For me, it comes from watching the console wars. Some new game comes out but, because a console company paid to make it exclusive, people with the wrong console don't get to play it (and PCs were often considered a 'competing console' - sometimes even by Microsoft). Worse yet, people were making buying decisions based on exclusives. Which console was actually best started to matter less. What does it matter which console has better stats for the dollar if the games you want to play can only be found on one of them? Some people were even buying multiple consoles just so they could get at another company's exclusives! (And it's coming back, too. Want to play Final Fantasy 7 remake? You either wait or you pay Sony for their console.)
Now there's big, important difference for the stores: they're free. You don't have to cough up $500 to download Epic's store! The comparison phenomenon is still there, though. What does it matter who's store is better when there's only one choice? So why would Epic bother making their store better if you're forced to go there, anyway?

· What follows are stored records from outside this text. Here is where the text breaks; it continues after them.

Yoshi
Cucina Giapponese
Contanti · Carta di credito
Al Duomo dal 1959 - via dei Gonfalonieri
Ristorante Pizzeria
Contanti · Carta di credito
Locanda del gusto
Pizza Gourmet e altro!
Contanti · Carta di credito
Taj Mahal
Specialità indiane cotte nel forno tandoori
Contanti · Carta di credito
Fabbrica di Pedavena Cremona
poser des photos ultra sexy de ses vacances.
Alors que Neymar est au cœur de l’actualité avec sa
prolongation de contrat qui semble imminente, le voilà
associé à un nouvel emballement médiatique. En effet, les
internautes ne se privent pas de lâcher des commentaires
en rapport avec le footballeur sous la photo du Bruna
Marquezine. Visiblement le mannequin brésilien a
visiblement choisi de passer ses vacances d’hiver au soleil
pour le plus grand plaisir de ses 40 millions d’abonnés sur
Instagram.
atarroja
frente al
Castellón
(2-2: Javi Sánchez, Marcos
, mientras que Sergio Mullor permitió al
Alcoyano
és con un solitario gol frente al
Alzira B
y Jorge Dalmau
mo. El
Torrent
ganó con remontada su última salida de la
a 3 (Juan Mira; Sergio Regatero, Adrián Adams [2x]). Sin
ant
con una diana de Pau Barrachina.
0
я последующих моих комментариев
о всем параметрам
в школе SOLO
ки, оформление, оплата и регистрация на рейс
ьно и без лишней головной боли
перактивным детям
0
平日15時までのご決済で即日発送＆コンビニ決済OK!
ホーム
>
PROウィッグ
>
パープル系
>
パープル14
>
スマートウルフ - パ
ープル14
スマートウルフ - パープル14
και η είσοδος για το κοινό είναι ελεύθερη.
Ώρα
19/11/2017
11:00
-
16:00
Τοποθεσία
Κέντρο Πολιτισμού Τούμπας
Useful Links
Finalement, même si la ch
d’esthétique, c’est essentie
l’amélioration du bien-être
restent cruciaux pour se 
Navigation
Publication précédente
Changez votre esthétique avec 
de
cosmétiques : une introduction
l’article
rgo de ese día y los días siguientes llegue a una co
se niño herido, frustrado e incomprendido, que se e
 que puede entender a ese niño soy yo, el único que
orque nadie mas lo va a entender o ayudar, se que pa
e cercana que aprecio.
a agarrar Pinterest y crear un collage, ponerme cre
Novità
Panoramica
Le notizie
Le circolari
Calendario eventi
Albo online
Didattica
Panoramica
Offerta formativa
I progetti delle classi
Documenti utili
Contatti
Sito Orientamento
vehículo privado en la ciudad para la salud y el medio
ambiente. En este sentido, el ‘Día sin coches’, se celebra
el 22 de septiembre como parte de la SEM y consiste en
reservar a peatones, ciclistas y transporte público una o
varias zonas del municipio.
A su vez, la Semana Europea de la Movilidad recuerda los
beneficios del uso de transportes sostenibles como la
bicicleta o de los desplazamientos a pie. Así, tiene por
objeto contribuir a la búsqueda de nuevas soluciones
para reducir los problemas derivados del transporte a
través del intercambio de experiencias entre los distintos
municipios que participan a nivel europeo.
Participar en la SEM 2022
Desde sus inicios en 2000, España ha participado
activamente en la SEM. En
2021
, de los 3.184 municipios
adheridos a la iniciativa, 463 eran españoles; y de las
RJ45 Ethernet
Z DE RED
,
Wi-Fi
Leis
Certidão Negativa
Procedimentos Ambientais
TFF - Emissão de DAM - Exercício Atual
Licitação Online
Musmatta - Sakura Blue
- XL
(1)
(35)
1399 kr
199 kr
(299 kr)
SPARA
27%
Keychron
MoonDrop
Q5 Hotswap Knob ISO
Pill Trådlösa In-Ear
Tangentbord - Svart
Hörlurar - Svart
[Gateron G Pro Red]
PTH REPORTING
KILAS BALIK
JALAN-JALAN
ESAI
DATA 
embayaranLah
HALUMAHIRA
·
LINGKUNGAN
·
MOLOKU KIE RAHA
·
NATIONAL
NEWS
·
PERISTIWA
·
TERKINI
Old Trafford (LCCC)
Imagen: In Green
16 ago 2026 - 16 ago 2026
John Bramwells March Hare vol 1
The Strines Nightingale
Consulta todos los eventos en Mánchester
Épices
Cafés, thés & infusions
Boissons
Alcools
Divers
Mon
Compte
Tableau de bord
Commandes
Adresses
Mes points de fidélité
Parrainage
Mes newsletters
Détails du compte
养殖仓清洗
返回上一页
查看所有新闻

Let's take it out of gaming and put it in the grocery store. Say a grocery store works out a deal with all the milk producers in the area so it becomes the only place to buy milk. If you want milk, you either go to that store or you pack up the car and drive 40 miles to get it. This brings plenty of folks into the store, which now has greater profits - but they don't invest those profits into make the store better. In fact, they divert funds so they can get exclusives on the soda/pop/Coke/fizzy drinks. Then alcohol. Then bottled water. The store itself becomes pretty terrible, but everyone goes there because its the only place that has any drinks! Other stores in the area close, and the grocery store drops its exclusives because there's no longer any competition to worry about.
Companies using their own stores to sell their own games doesn't bother me so much. Presumably, the game wouldn't get made at all otherwise. There's a back door there where a store can get exclusives simply by buying the entire developer, but that door is supposed to be watched under the heading of "vertical monopolies." (It can be a problem in grocery stores, too. Have you seen those store brands?)
GOG does have a few exclusives, I think, but those are really old games. They "paid" for them by making it possible for them to run on modern PCs. It's much the same thing as stores selling games they make themselves: the game wouldn't exist in a playable form otherwise.
Steam has a ton of exclusives not because they paid for them, but because they were the only serious online store around for a long time. That's sad, but I can't blame them for it. If they were paying for them, threatening to pull the game off their store if the game was also sold on GOG/Epic, or something like that then that would be another matter. In fact, Steam seems to be pro-competitive! If you buy on GOG or Epic, you can still use all of Steam's forums and guides. You can even buy a game key on Humble and use all of Steam's updating features.